While we’re being honest, that comment about stealing Jeff’s face wash? Same for deodorant. I just don’t see the point of the pinker, lady-friendly stuff when he has a perfectly good can of product sitting on our dresser that I can swipe. The Certain Dri roll on, however, is definitely mine. Also in the spirit of full disclosure, this stuff is fantastic and when I use it regularly/properly, it’s a miracle product. I tend to pick up a bottle whenever we go back to the States. I also used up a No 7 make up brush cleanser from Boots (great product!) and a bath oil from Sanctuary Spa. I take a bath almost every night, especially in cold weather and prefer oils to bubbles…even if it means I have to scrub the tub more regularly. It’s a small price to pay for zen.

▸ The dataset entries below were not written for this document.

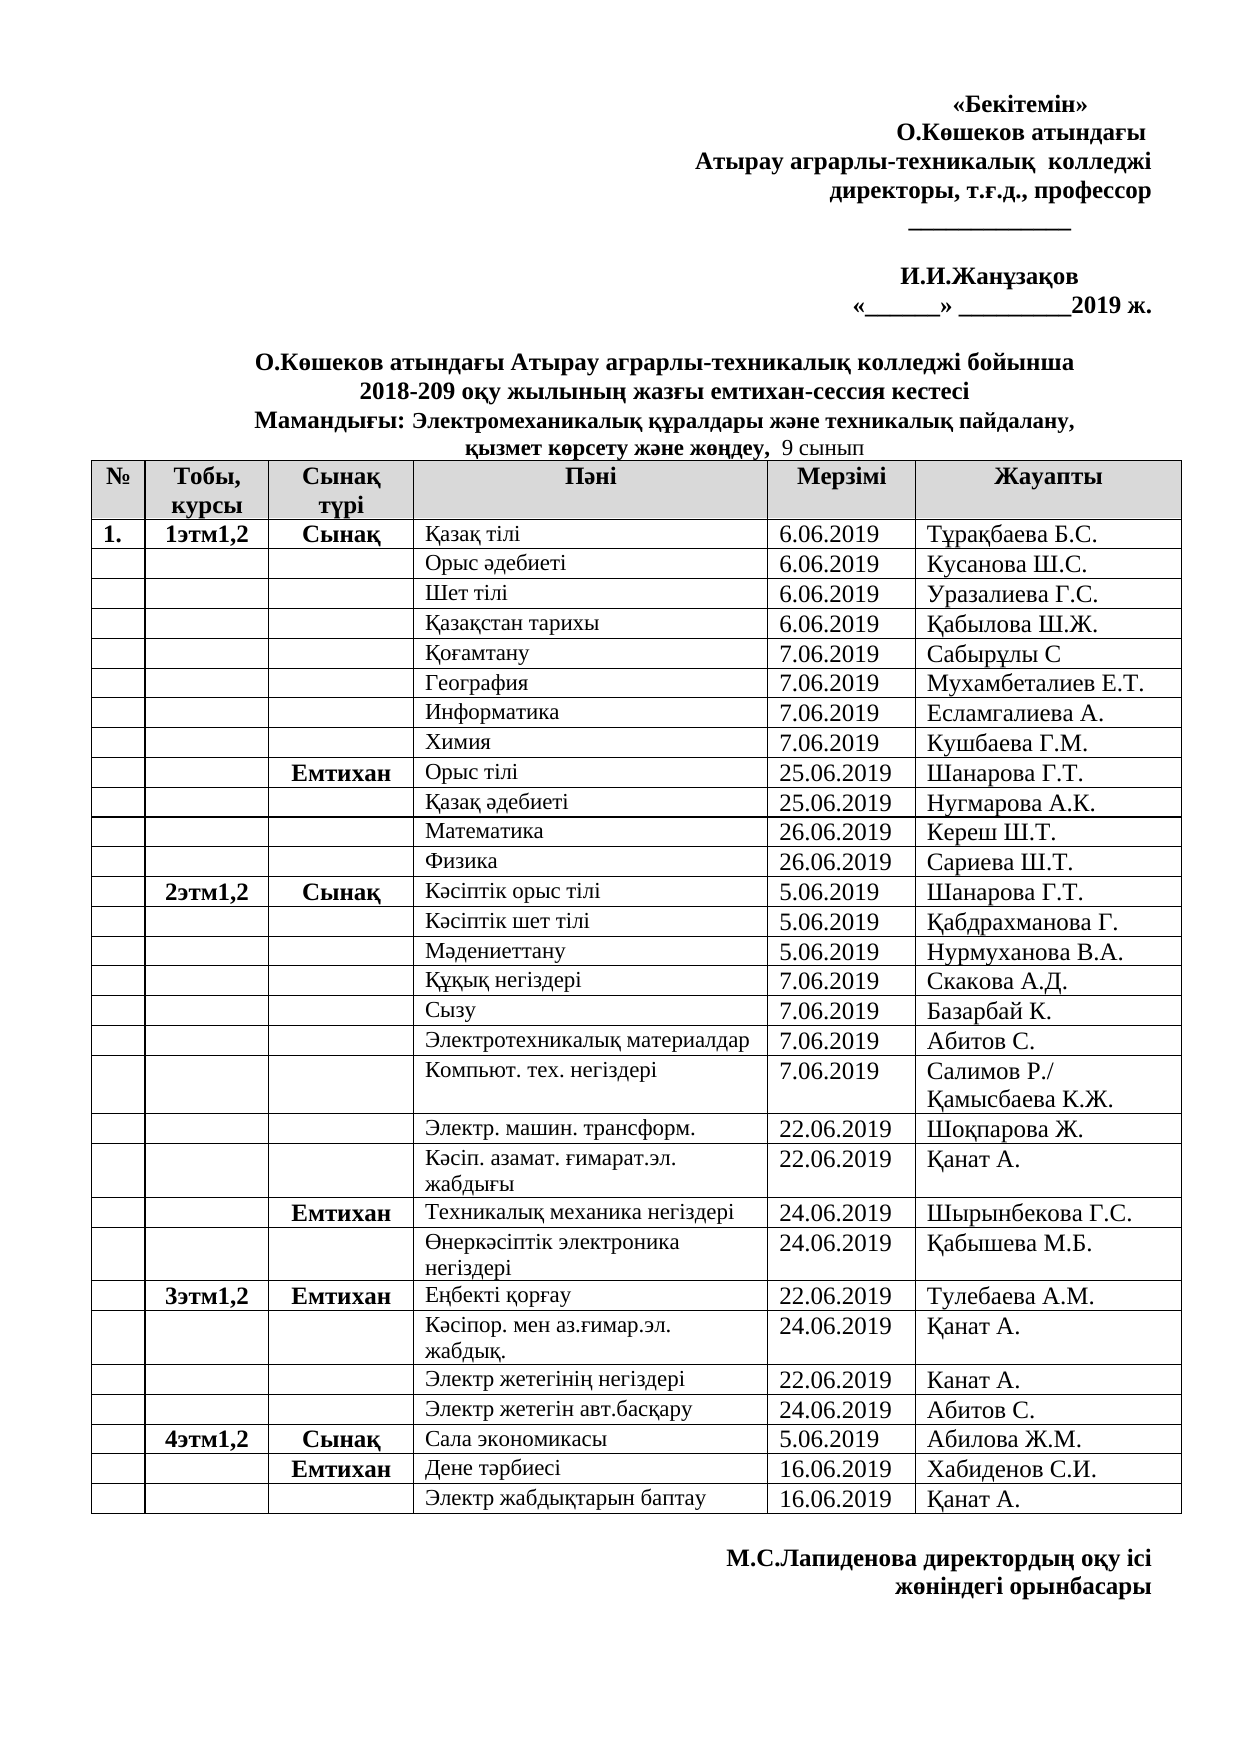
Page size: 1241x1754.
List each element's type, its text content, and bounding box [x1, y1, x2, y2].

table_cell 25.06.2019 [768, 788, 915, 816]
table_cell [92, 758, 144, 787]
table_cell [146, 966, 268, 995]
table_cell [269, 549, 413, 578]
table_cell 2этм1,2 [146, 877, 268, 906]
text О.Көшеков атындағы Атырау аграрлы-техникалық колледжі бойынша [177, 347, 1152, 376]
text «Бекітемін» [177, 89, 1152, 117]
table_cell [269, 937, 413, 965]
table_cell Кәсіп. азамат. ғимарат.эл. жабдығы [414, 1144, 767, 1197]
table_cell Абитов С. [916, 1395, 1181, 1423]
table_cell Қазақстан тарихы [414, 609, 767, 638]
table_cell 7.06.2019 [768, 996, 915, 1025]
table_cell [92, 818, 144, 846]
table_cell Салимов Р./ Қамысбаева К.Ж. [916, 1056, 1181, 1113]
table_cell Қанат А. [916, 1144, 1181, 1197]
table_cell Базарбай К. [916, 996, 1181, 1025]
table_cell 26.06.2019 [768, 818, 915, 846]
table_cell [92, 1228, 144, 1280]
table_cell Емтихан [269, 1198, 413, 1227]
table_cell Қоғамтану [414, 639, 767, 667]
table_cell [146, 1228, 268, 1280]
table_cell [146, 1026, 268, 1055]
text Атырау аграрлы-техникалық колледжі [177, 146, 1152, 175]
table_cell Тулебаева А.М. [916, 1281, 1181, 1310]
table_cell Еңбекті қорғау [414, 1281, 767, 1310]
table_cell 1этм1,2 [146, 520, 268, 548]
table_cell [269, 1395, 413, 1423]
table_cell Хабиденов С.И. [916, 1454, 1181, 1483]
text О.Көшеков атындағы [177, 117, 1152, 146]
table_cell [269, 1114, 413, 1143]
table_cell Қазақ тілі [414, 520, 767, 548]
table_cell Химия [414, 728, 767, 757]
table_cell 25.06.2019 [768, 758, 915, 787]
table_cell 5.06.2019 [768, 877, 915, 906]
table_cell Уразалиева Г.С. [916, 579, 1181, 608]
table_cell [146, 907, 268, 936]
table_cell [269, 609, 413, 638]
table_cell 6.06.2019 [768, 609, 915, 638]
table_cell Электр жетегінің негіздері [414, 1365, 767, 1394]
text жөніндегі орынбасары [177, 1571, 1152, 1600]
table_cell [92, 788, 144, 816]
table_cell [146, 818, 268, 846]
table_cell [146, 698, 268, 727]
table_cell Қанат А. [916, 1484, 1181, 1513]
table_cell [146, 609, 268, 638]
table_cell Информатика [414, 698, 767, 727]
table_cell [269, 907, 413, 936]
table_header Пәні [414, 461, 767, 518]
table_cell Мухамбеталиев Е.Т. [916, 669, 1181, 697]
table_cell [92, 1114, 144, 1143]
table_header Тобы, курсы [146, 461, 268, 518]
table_cell [146, 1395, 268, 1423]
text Мамандығы: Электромеханикалық құралдары және техникалық пайдалану, [177, 405, 1152, 434]
table_cell [269, 966, 413, 995]
table_cell [146, 728, 268, 757]
table_cell Шет тілі [414, 579, 767, 608]
table_cell [269, 996, 413, 1025]
table_cell Математика [414, 818, 767, 846]
table_cell [146, 937, 268, 965]
table_cell [146, 549, 268, 578]
table_cell Кушбаева Г.М. [916, 728, 1181, 757]
table_cell [146, 788, 268, 816]
table_cell Дене тәрбиесі [414, 1454, 767, 1483]
table_header Мерзімі [768, 461, 915, 518]
table_cell 24.06.2019 [768, 1198, 915, 1227]
table_cell [146, 1311, 268, 1364]
table_cell [146, 1365, 268, 1394]
table_cell Шырынбекова Г.С. [916, 1198, 1181, 1227]
table_cell [92, 1454, 144, 1483]
table_cell 7.06.2019 [768, 698, 915, 727]
table_cell [92, 669, 144, 697]
table_cell Қабдрахманова Г. [916, 907, 1181, 936]
table_cell Емтихан [269, 1281, 413, 1310]
table_cell [92, 1311, 144, 1364]
table_cell 7.06.2019 [768, 1026, 915, 1055]
table_cell Нугмарова А.К. [916, 788, 1181, 816]
table_cell Сабырұлы С [916, 639, 1181, 667]
table_cell Сариева Ш.Т. [916, 847, 1181, 876]
table_cell [146, 847, 268, 876]
table_cell [92, 1056, 144, 1113]
table_cell Шанарова Г.Т. [916, 877, 1181, 906]
table_header Сынақ түрі [269, 461, 413, 518]
table_cell Электр. машин. трансформ. [414, 1114, 767, 1143]
table_cell Кереш Ш.Т. [916, 818, 1181, 846]
table_cell Қабышева М.Б. [916, 1228, 1181, 1280]
table_cell Орыс әдебиеті [414, 549, 767, 578]
text _____________ [177, 204, 1152, 232]
table_cell 16.06.2019 [768, 1454, 915, 1483]
table_cell [92, 698, 144, 727]
table_cell Электр жабдықтарын баптау [414, 1484, 767, 1513]
table_cell [269, 788, 413, 816]
table_cell 6.06.2019 [768, 520, 915, 548]
table_cell 6.06.2019 [768, 549, 915, 578]
table_cell 22.06.2019 [768, 1144, 915, 1197]
table_cell 1. [92, 520, 144, 548]
table_cell Емтихан [269, 758, 413, 787]
text 2018-209 оқу жылының жазғы емтихан-сессия кестесі [177, 376, 1152, 405]
table_cell Скакова А.Д. [916, 966, 1181, 995]
table_cell Кәсіптік шет тілі [414, 907, 767, 936]
table_cell [269, 1311, 413, 1364]
table_cell 7.06.2019 [768, 639, 915, 667]
text қызмет көрсету және жөңдеу, 9 сынып [177, 434, 1152, 460]
table_cell Кәсіпор. мен аз.ғимар.эл. жабдық. [414, 1311, 767, 1364]
table_cell [92, 1026, 144, 1055]
table_cell [269, 1026, 413, 1055]
table_cell [269, 728, 413, 757]
table_cell [92, 1395, 144, 1423]
table_cell [92, 907, 144, 936]
table_cell Қазақ әдебиеті [414, 788, 767, 816]
text М.С.Лапиденова директордың оқу ісі [177, 1543, 1152, 1571]
table_cell Сынақ [269, 1425, 413, 1453]
table_cell Құқық негіздері [414, 966, 767, 995]
table_cell 22.06.2019 [768, 1114, 915, 1143]
table_cell [269, 639, 413, 667]
table_cell 7.06.2019 [768, 1056, 915, 1113]
table_cell [146, 669, 268, 697]
table_cell Сынақ [269, 520, 413, 548]
table_cell [269, 1144, 413, 1197]
table_cell Өнеркәсіптік электроника негіздері [414, 1228, 767, 1280]
table_cell Нурмуханова В.А. [916, 937, 1181, 965]
table_cell Шоқпарова Ж. [916, 1114, 1181, 1143]
table_cell Мәдениеттану [414, 937, 767, 965]
table_cell 24.06.2019 [768, 1311, 915, 1364]
table_cell [269, 1365, 413, 1394]
table_cell Сала экономикасы [414, 1425, 767, 1453]
table_cell 5.06.2019 [768, 937, 915, 965]
text «______» _________2019 ж. [177, 290, 1152, 319]
table_cell 22.06.2019 [768, 1365, 915, 1394]
table_cell [92, 877, 144, 906]
table_cell [92, 966, 144, 995]
table_cell [146, 639, 268, 667]
table_header № [92, 461, 144, 518]
table_cell [269, 1484, 413, 1513]
table_cell Сызу [414, 996, 767, 1025]
table_cell Кусанова Ш.С. [916, 549, 1181, 578]
table_cell [146, 996, 268, 1025]
table_cell 26.06.2019 [768, 847, 915, 876]
table_cell [269, 669, 413, 697]
table_cell [92, 1198, 144, 1227]
text директоры, т.ғ.д., профессор [177, 175, 1152, 204]
table_cell Абитов С. [916, 1026, 1181, 1055]
table_cell [146, 1056, 268, 1113]
table_cell Қанат А. [916, 1311, 1181, 1364]
table_cell [146, 1454, 268, 1483]
table_cell 24.06.2019 [768, 1395, 915, 1423]
table_cell Абилова Ж.М. [916, 1425, 1181, 1453]
table_cell [269, 698, 413, 727]
table_cell [269, 1056, 413, 1113]
table_cell Орыс тілі [414, 758, 767, 787]
table_cell [269, 1228, 413, 1280]
table_cell 16.06.2019 [768, 1484, 915, 1513]
table_cell [92, 847, 144, 876]
table_cell 22.06.2019 [768, 1281, 915, 1310]
table_cell 3этм1,2 [146, 1281, 268, 1310]
table_cell [146, 579, 268, 608]
table_cell География [414, 669, 767, 697]
table_cell [92, 996, 144, 1025]
table_cell [92, 937, 144, 965]
table_cell Канат А. [916, 1365, 1181, 1394]
table_cell Қабылова Ш.Ж. [916, 609, 1181, 638]
table_cell 24.06.2019 [768, 1228, 915, 1280]
table_cell [92, 549, 144, 578]
table_cell Тұрақбаева Б.С. [916, 520, 1181, 548]
table_cell [146, 1484, 268, 1513]
table_cell Электротехникалық материалдар [414, 1026, 767, 1055]
table_cell [269, 579, 413, 608]
table_cell [92, 1425, 144, 1453]
table_cell [146, 758, 268, 787]
table_cell 7.06.2019 [768, 966, 915, 995]
table_cell [92, 1484, 144, 1513]
table_cell [146, 1198, 268, 1227]
table_cell [146, 1114, 268, 1143]
table_cell [269, 818, 413, 846]
text И.И.Жанұзақов [177, 261, 1152, 290]
table_cell [146, 1144, 268, 1197]
table_cell Кәсіптік орыс тілі [414, 877, 767, 906]
table_cell Шанарова Г.Т. [916, 758, 1181, 787]
table_cell [92, 609, 144, 638]
table_cell 4этм1,2 [146, 1425, 268, 1453]
table_cell Компьют. тех. негіздері [414, 1056, 767, 1113]
table_cell [92, 1144, 144, 1197]
table_cell 7.06.2019 [768, 669, 915, 697]
table_cell Сынақ [269, 877, 413, 906]
table_header Жауапты [916, 461, 1181, 518]
table_cell Есламгалиева А. [916, 698, 1181, 727]
table_cell Емтихан [269, 1454, 413, 1483]
table_cell [92, 579, 144, 608]
table_cell [92, 728, 144, 757]
table_cell [92, 1281, 144, 1310]
table_cell 5.06.2019 [768, 907, 915, 936]
table_cell 5.06.2019 [768, 1425, 915, 1453]
table_cell [92, 1365, 144, 1394]
table_cell [92, 639, 144, 667]
table_cell Физика [414, 847, 767, 876]
table_cell 6.06.2019 [768, 579, 915, 608]
table_cell 7.06.2019 [768, 728, 915, 757]
table_cell [269, 847, 413, 876]
table_cell Техникалық механика негіздері [414, 1198, 767, 1227]
table_cell Электр жетегін авт.басқару [414, 1395, 767, 1423]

Finally, some make up! Er, kinda? It takes me quite a while to get through make up products, though you may remember my recent discovery of the MakeUp Rehab reddit community which has inspired a number of “use it up” personal challenges for me. If I do another post like this six months from now, I’m hoping to have a few empty makeup tins and pans to add to the pile. This time at least, I made it through yet another tube of Maybeline Full ‘N Soft mascara–my go to for years. Glossier Boy Brow did good service in the beauty wars and its replacement is already in rotation. I loved this hand cream from Elizabeth Arden and will definitely be buying a full sized tube once my seemingly infinite amounts of other travel sized lotions have served their time. Finally, I used up a bottle of Hermes Jardin sur la Nil perfume which I loved but am happy to part with as friends after a four year run.

Your turn, kittens, if you feel up to oversharing in the comments. Do you keep track of items that you use up–if so, what and why? Is my fascination with personal consumption at all interesting or just weird? Let me know your thoughts, I’m braced for impact!